Bizi kurtaracak ne var bu hayatta?

“Beni kurtaracak ne var bu hayatta?” Yaşamını sürdürme çabası içindeki sıradan bir emekçi, TKP’nin “Umuda, örgütlülüğe ve halkın şölenine çağrı” videolarından birinde kendi hikayesini bu sorunun etrafında anlatıyordu. Bu soruya yanıt arama süreci onu, içinde yaşadığı bu düzeni değiştirme iddiasını taşıyan partiye getirmişti.

Benzer koşullardaki pek çok emekçi, itirazı olsa bile ne yapacağını bilemediği için yalnız kalıyor. Bir kısmının hiç sormadan, isyan etmeden geçip gidiyor ömrü. Kiminin canına tak diyor, ateşe veriyor kendi bedenini. Kimi baş edemiyor, dayanamıyor daha fazla sömürülmeye, yaşamına son veriyor. 

İzmir’de hakları gasp edilerek kapı önüne konan SİMO tekstil işçileri ise bir araya gelmeyi, örgütlü mücadele etmeyi deneyenlerdendi. 32 gün boyunca fabrika önünde direndiler ve sonunda kazandılar. Yaşama telaşından soru sormaya bile vakit bulamazken, bunca yıllık emekleri bir çöp gibi kapı önüne konulduğunda kararlarını vermişlerdi. Artık susmayacaklar ve haklarını alana dek direneceklerdi. 

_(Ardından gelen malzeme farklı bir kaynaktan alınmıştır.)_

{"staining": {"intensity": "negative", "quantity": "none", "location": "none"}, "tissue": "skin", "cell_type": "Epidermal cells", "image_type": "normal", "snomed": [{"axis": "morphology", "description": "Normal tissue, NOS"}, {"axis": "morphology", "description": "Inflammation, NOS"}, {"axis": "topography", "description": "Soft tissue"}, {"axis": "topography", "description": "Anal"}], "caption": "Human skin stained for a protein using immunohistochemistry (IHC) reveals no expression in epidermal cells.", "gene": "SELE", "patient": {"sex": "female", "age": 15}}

Bu direniş, onları bu hayatta kurtaracak olan şey değildi belki ama kurtuluş için gerekli olan iradeye sahip olduklarını gösterdi. Eşitsizlik içinde, adaletin patronlardan yana işlediği bir düzende yaşamaya mecbur olmadıklarını, direnirken ilk kez düşündüler belki. 

Onların güçlü sesi, benzer durumda olan cılız seslere örnek oldu sonra. Ülkenin dört bir yanında direnen emekçiler birbirlerinden güç alarak çoğaldılar. Çoğalmaya devam ediyorlar. 

Peki ne oluyor da bazılarımız mücadeleye daha kolay tutunuyoruz? Boyun eğenler, yaşamaktan bile vazgeçenler kendileri mi hazırlıyor sonlarını? Hangi koşulda olursa olsun içindeki umudu yitirmeyenler mi bir gün mücadelenin parçası olur? Yoksa mücadelenin kendisi umudu hep içinde mi taşır? 

Mücadelenin olmazsa olmazı umut, bazımızda belirleyemediğimiz pek çok nedenden ötürü daha fazladır. Genetiğimizden, içinde büyüdüğümüz aileye; aldığımız eğitimden, yaşadığımız toplumun yapısına kadar pek çok eşitsizlik, duygularımızı da davranışlarımızı da etkiler.  

Ama öte yandan kişilerde saklı kalmaz, insanın insana dokunduğu her yerde yeşerir umut.  Mücadelenin kendisi, umudu yeniden ve yeniden üretir. Kaçınılmaz olarak var olan eşitsizlik, mücadelede silikleşir. Bir yoldaştan diğerine aktarılandır, bir bütün olarak hepimizindir artık umut. Eksikler tam olur, yaralar onarılır aynı çatı içinde. O yüzden mücadele eden bir devrimcinin umudu hiç tükenmez. Ve yine bu yüzden, umudunu yitirdiği için vazgeçen her emekçinin sorumluluğunu da sırtında taşır devrimci. 

“Benim hayatımı kurtaracak olan nedir” sorusunun örgütlü mücadeleye taşınması için örgüte çok iş düşer. Artık soruyu sormuştur ve o andan itibaren yalnız olmadığını hissetmesi gerekir. Kendisi gibi soran, yanıt arayan ve ötesine geçip bulduğu yanıt için mücadele verenleri; sokakta, okulda, işyerinde yani yaşamının her alanında fark etmeye başladığında, umut yeşeriyor demektir. İşte bu farkındalıkla birlikte gelir, “neden tek başıma olayım ki, neden hep birlikte bu çirkin düzenden kurtulabileceğimiz gerçeğine sırtımı döneyim ki?” sorusu.

Sonrası… Umudu çoğalttığımız yer, yani parti. İster soru sorarak, ister bir direnişin içinden, ister sokakta elimize tutuşturulan bir “boyun eğme” ile bulalım yolumuzu, hiç durmadan yürümeye devam etmektir sonrası. Bu kirli düzeni yerle bir edeceğimiz ve insana yaraşır olanı yeniden kuracağımız güne kadar, dokunduğumuz her insanının bizi güzel olana yaklaştırdığını bilerek hiç durmadan yol almaktır.

Yeni yıl, hepinize güzellikler getirsin ama en çok içinizdeki umudu yeşertsin. Yeşertsin ki çoğalalım. Kim bilir, belki de bizi bu hayatta kurtaracak olan şey, çok uzakta değildir.